• [^] # Re: Un exemple réel

    Posté par . En réponse à la dépêche La langue française dans l'aventure informatique. Évalué à 5.

    L'avenir est clairement au multilinguisme, mais ce sera majoritairement un multilinguisme anglais-langue(s) maternelle(s).

    Je n'y crois pas. L'anglais est tellement difficile, qu'il est nécessaire de l'apprendre dès le plus jeune âge pour pouvoir le parler... (pas le maitriser). Si, à l'avenir, les gens ne voudront pas être désavantagés par leur non connaissance de l'anglais, ils devront en faire l'apprentissage intensif dès l'enfance, et lors de l'apprentissage des langues. Les gens qui arrivent a apprendre l'anglais dans les circonstances scolaire actuelles sont l'exception. Au fur et à mesure, la langue de l'éducation deviendra donc l'anglais (c'est dans cette langue que sont publiés presque tous les travaux de recherche), et les langues maternelle deviendront les langues de tous les jours, comme les langues régionales qui disparaissent aujourd'hui car plus utilisées dans les écoles. Avec l'anglais, l'avenir est clairement au mono-linguisme.

    À age égal, et à nombre d'heure par semaine égales, il faut 6 mois pour obtenir un niveau d'Espéranto équivalent à 6 ans en anglais. Avec l'espéranto, l'objectif est effictivement le mutli-linguisme espéranto-langueS maternelleS, grâce à la grande propriété propédeutique de l'Espéranto qui facilite l'apprentissage des autres langues.

    PS : le lien fourni sur l'article en anglais, qui consacre une page et demie sur l'Espéranto est un gros troll qui ne mérite pas qu'on s'y attarde. (A ce propos, j'ai lu dans une étude indépendante que GNU/Linux s'était du flan, que ça coutait plus cher que du MS Windows, que ca n'avait aucun avenir, et que c'était un truc de quelques rigolos.)

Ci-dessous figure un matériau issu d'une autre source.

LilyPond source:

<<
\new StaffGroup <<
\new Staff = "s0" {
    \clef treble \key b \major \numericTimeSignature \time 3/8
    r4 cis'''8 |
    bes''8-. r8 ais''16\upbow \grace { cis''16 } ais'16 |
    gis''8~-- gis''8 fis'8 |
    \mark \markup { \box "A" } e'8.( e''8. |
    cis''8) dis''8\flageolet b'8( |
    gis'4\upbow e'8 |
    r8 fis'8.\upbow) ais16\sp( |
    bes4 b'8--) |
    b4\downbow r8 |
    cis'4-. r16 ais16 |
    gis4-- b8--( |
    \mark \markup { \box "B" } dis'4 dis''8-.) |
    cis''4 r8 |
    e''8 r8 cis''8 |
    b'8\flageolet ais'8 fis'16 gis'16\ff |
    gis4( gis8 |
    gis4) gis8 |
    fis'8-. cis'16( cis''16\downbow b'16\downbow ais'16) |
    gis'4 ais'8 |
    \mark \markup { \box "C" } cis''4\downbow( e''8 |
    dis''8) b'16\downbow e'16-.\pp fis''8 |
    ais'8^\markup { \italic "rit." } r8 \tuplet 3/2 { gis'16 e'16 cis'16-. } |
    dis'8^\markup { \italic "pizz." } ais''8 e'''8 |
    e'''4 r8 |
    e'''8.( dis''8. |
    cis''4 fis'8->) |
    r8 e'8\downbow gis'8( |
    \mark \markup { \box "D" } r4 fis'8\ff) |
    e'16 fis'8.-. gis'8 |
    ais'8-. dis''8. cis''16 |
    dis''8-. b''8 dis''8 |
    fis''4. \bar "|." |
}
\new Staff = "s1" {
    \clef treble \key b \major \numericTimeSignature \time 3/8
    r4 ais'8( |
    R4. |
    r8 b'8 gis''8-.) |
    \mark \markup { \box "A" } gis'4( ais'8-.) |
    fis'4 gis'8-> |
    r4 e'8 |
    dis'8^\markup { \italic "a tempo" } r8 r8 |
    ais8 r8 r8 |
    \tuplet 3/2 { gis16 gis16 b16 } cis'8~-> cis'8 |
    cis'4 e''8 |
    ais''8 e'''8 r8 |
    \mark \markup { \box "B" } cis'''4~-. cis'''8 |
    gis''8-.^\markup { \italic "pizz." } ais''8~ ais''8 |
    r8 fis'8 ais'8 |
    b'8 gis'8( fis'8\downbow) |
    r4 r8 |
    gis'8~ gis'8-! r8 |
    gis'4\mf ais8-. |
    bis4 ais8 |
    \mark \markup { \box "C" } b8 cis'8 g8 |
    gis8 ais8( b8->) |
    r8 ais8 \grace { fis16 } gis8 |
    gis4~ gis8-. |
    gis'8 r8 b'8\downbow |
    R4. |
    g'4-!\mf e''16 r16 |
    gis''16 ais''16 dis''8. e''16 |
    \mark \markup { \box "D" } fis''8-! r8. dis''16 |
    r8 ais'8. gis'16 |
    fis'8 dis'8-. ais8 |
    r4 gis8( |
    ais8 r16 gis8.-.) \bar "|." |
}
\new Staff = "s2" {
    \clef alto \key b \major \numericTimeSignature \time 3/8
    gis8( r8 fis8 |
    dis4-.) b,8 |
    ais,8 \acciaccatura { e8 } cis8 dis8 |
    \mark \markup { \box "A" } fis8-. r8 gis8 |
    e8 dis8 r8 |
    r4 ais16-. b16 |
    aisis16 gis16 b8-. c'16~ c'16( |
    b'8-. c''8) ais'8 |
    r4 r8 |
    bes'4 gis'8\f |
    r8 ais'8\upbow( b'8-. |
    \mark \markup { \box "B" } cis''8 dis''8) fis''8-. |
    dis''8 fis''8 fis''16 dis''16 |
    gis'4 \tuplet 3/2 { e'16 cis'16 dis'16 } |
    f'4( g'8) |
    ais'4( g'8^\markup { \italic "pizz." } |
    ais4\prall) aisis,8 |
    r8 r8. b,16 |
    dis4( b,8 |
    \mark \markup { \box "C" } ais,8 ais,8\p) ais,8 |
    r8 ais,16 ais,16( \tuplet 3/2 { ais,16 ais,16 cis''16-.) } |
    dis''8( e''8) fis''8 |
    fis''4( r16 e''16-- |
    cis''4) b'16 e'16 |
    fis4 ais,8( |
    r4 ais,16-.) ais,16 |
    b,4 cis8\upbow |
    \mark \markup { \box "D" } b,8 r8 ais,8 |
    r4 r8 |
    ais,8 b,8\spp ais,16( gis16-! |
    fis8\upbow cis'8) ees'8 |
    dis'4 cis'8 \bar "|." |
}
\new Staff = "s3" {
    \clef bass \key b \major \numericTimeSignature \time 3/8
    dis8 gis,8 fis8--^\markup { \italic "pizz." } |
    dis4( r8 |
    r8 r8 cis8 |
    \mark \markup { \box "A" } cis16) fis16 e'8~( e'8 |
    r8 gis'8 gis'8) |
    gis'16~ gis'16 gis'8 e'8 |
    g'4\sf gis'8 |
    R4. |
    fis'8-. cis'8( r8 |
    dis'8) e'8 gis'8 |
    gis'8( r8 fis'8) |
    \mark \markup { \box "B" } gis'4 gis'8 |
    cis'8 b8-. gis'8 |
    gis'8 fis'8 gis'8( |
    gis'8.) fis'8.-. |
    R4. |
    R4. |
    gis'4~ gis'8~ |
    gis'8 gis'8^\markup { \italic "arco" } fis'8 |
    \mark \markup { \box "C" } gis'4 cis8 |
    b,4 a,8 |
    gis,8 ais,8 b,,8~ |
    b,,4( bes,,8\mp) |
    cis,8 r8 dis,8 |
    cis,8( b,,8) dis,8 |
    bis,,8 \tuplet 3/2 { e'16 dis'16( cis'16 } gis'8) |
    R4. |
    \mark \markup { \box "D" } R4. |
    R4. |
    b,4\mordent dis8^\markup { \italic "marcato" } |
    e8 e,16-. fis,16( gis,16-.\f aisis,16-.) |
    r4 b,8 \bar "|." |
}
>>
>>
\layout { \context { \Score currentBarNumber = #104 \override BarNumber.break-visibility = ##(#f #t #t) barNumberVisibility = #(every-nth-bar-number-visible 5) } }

    L'Espéranto ne peut pas être qualifiée d'Européen, comme le soutien le document, car il n'y a pas que le vocabulaire dans le fonctionnement d'une langue. Les principaes langues européennes sont des langues à flexions (grec, italien, francais, russe, ...), avec des terminaisons de mots qui n'ont aucune existence par eux même. Le génie de Zamenhof pour faire croire eux Européens qu'ils ont affaire à une langue de type européenne, c'est de faire croire que l'on utilise des affixes (préfixes/suffixes) comme des élements à part, alors que ce sont des mots indépendants. Par exemple, "klavo" = "une touche", "klavaro" = "un clavier", car "aro" = "un ensemble" alors que l'on apprends en général "-ar" en tant que suffixe. Le fait de pouvoir composer des nouveaux mots par concaténations de mots est caractéristiques des langues orientales dites agglutinantes : turc, hongrois (ce n'est pas une langue indo-européenne), finnois, mongol, japonais... [1]

    Bref, j'arrête ici, la personne qui a écrit ce document s'est vraissemblament arrêté aux premières rumeurs qu'il a pu trouver... ça promet pour le reste du papier...

    [1] Source : ABC de l'Espéranto, G. Waringhien, l'Harmattan, 3° édition, 2001.